Widerworte nicht erwünscht

- "Jetzt mal ein bisschen Tempo. Wir wollen hier Hochglanz bringen!" Oberlehrerin Antje Limbrock treibt die drei jungen Frauen an, die den Boden wienern, die Fenster putzen und das Sofa ausklopfen. Zu lachen haben die Mädchen wenig, und Widerworte sind nicht erwünscht in der Hauswirtschaftsschule Anno 1958.

Die "Bräuteschule" ist das neue Fernsehprojekt der ARD, bei dem sich Menschen von heute auf eine Zeitreise begeben und sich von Kameras beobachten lassen. Ziel ist es, zehn Schülerinnen zwischen 17 und 23 Jahren zu respektablen Ehefrauen zu erziehen. Wie es ihnen dabei ergeht, ist ab Oktober in 16 Folgen im ARD-Vorabendprogramm zu sehen.

Kochen und Putzen wie vor 50 Jahren

Schauplatz der neuen "Living History"-Serie ist das abgeschiedene Soonwaldschlösschen bei Mengerschied im Hunsrück.
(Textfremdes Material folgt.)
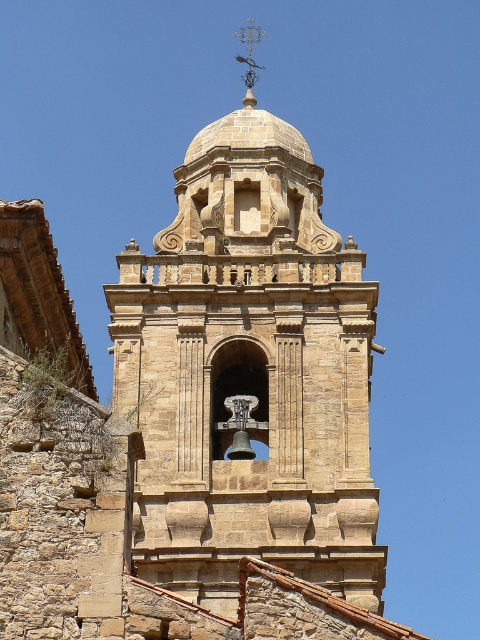
Question: Does brown stone bell tower at center appear under metallic weather vane at upper center?

Choices:
 (A) yes
 (B) no

Answer: (A)

Question: Among these points, which one is farthest from the camera?

Choices:
 (A) (255, 308)
 (B) (263, 67)

Answer: (B)

Question: Is brown stone bell tower at center closer to the viewer compared to metallic weather vane at upper center?

Choices:
 (A) no
 (B) yes

Answer: (B)

Question: Which point is farther to the camera?

Choices:
 (A) (285, 552)
 (B) (252, 72)

Answer: (B)

Question: Which object is farther from the camera taking this photo?

Choices:
 (A) brown stone bell tower at center
 (B) metallic weather vane at upper center

Answer: (B)

Question: Does brown stone bell tower at center appear on the right side of metallic weather vane at upper center?

Choices:
 (A) no
 (B) yes

Answer: (A)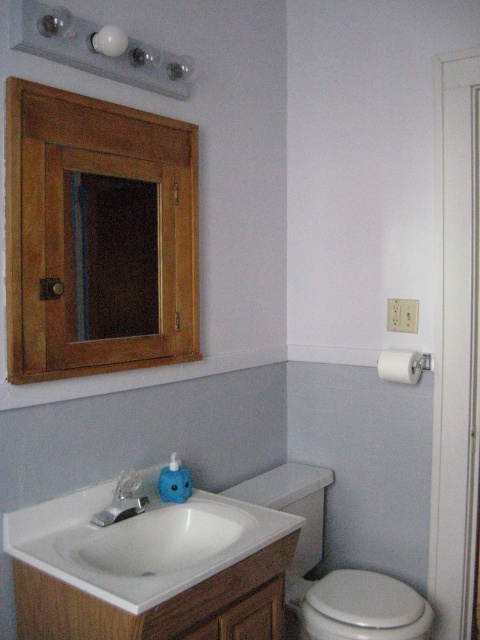
Measure the distance between point (359,595) and camera.

The distance of point (359,595) from camera is 1.93 meters.

Is point (399, 604) behind point (408, 378)?

No, it is in front of (408, 378).

I want to click on white glossy toilet at lower right, so click(363, 608).

I want to click on white glossy toilet at lower right, so click(363, 608).

Is wooden frame at upper left further to the viewer compared to white glossy toilet at lower right?

That is False.

Describe the element at coordinates (115, 256) in the screenshot. This screenshot has height=640, width=480. I see `wooden frame at upper left` at that location.

Find the location of a particular element. wooden frame at upper left is located at coordinates (115, 256).

This screenshot has height=640, width=480. Identify the location of wooden frame at upper left. (115, 256).

Between point (419, 609) and point (128, 513), which one is positioned in front?

Point (128, 513) is more forward.

Where is `white glossy toilet at lower right`? The height and width of the screenshot is (640, 480). white glossy toilet at lower right is located at coordinates (363, 608).

This screenshot has height=640, width=480. I want to click on white glossy toilet at lower right, so click(x=363, y=608).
Hier lernen die Mädchen sechs Wochen lang Kochen, Bügeln, Waschen, Putzen, Tanzen und Benehmen - und zwar so, wie es vor 50 Jahren üblich war. Übernachtet wird in Drei-Bett-Zimmern. Die Frauen tragen graue, lange Kleider. Im Salon stehen Nierentische und ein Dampfradio, im Regal Titel wie "Die Frau und ihre Welt". Die Gemeinschaft zählt mehr als die eigene Freiheit. Die Lehrerinnen sind die Autoritäten, und Frauen den Männern untergeordnet.
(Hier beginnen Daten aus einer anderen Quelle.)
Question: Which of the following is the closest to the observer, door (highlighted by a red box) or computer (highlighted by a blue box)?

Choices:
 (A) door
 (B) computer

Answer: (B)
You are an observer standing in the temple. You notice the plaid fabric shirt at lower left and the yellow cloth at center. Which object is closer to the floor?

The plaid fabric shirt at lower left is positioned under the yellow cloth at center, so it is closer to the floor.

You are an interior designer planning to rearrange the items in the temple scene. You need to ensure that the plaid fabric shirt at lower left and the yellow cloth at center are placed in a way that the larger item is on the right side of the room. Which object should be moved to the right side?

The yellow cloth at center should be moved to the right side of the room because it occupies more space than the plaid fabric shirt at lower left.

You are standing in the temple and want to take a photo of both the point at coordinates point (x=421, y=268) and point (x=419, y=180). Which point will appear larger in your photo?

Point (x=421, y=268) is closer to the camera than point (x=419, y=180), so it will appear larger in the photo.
Mit der "Bräuteschule" will die ARD an ihren Erfolg anknüpfen, den sie vor vier Jahren mit dem "Schwarzwaldhaus 1902" hatte, obwohl einige der nachfolgenden Projekte nicht mehr so viele Zuschauer vor den Bildschirm lockten. "Das Jahr 1958 ist etwas näher am Publikum dran. Durch Erzählungen von den Eltern und Großeltern kennt man die Zeit", meint der Sprecher der ARD-Programmdirektion, Burchard Röver. Die 50er-Jahre seien aber nicht so hipp und schön gewesen, wie sie heute oft dargestellt würden. "Es gab viele Regeln und Konventionen."

"Frau Direktor" der Bräuteschule ist Barbara Dittrich (47). Sie unterrichtet auch im wirklichen Leben an einer Hochschule angehende Lehrer im Fach Haushalt/ Textil. "Das war kein Spiel: Ich war hier 24 Stunden am Tag beschäftigt", sagt sie. Viele der Ansichten aus den 50er-Jahren hält sie für überholt, einige für sinnvoll. Wer seinen Haushalt im Griff habe, könne - damals wie heute - Geld

Pro Woche nur einmal duschen

und Zeit sparen, davon ist sie überzeugt. Oberlehrerin Antje Limbrock (39) will den jungen Frauen ein paar Werte vermitteln. "Gemeinschaft ist für mich etwas ganz Wichtiges", so die verheiratete Mutter von vier Kindern.

Leicht ist das Leben in der "Bräuteschule" nicht. "Nur einmal in der Woche zu duschen, war für uns alle ziemlich problematisch", erzählt die 17-jährige Maike. Ihre Bettnachbarin Melanie (23) klagt unterdessen, dass sie "so hässlich" sei. Eigentlich trägt Melanie Kontaktlinsen und orange getönte Haare - jetzt hat sie eine dicke Brille und Zöpfe. Ihre Tätowierungen sind unter der Kleidung verdeckt. Und Madeleine (22) sagt: "Sobald wir in dem grauen Kostüm waren, waren wir eine Gruppe und hatten eigentlich keine eigene Persönlichkeit mehr."

Die Mädchen erzählen von in ihren Augen schauerlichen Momenten - als beispielsweise Zunge und Kuhmagen auf dem Speiseplan standen, Gerichte, die auch noch gegessen werden sollten. Die "Bräuteschule" habe sie stärker gemacht, bilanziert Maike. Das Leben im Jahr 2006 sei da schon viel einfacher: "Wenn man das hier ausgehalten hat, hält man viel mehr noch aus. Es ist schön, das zu wissen."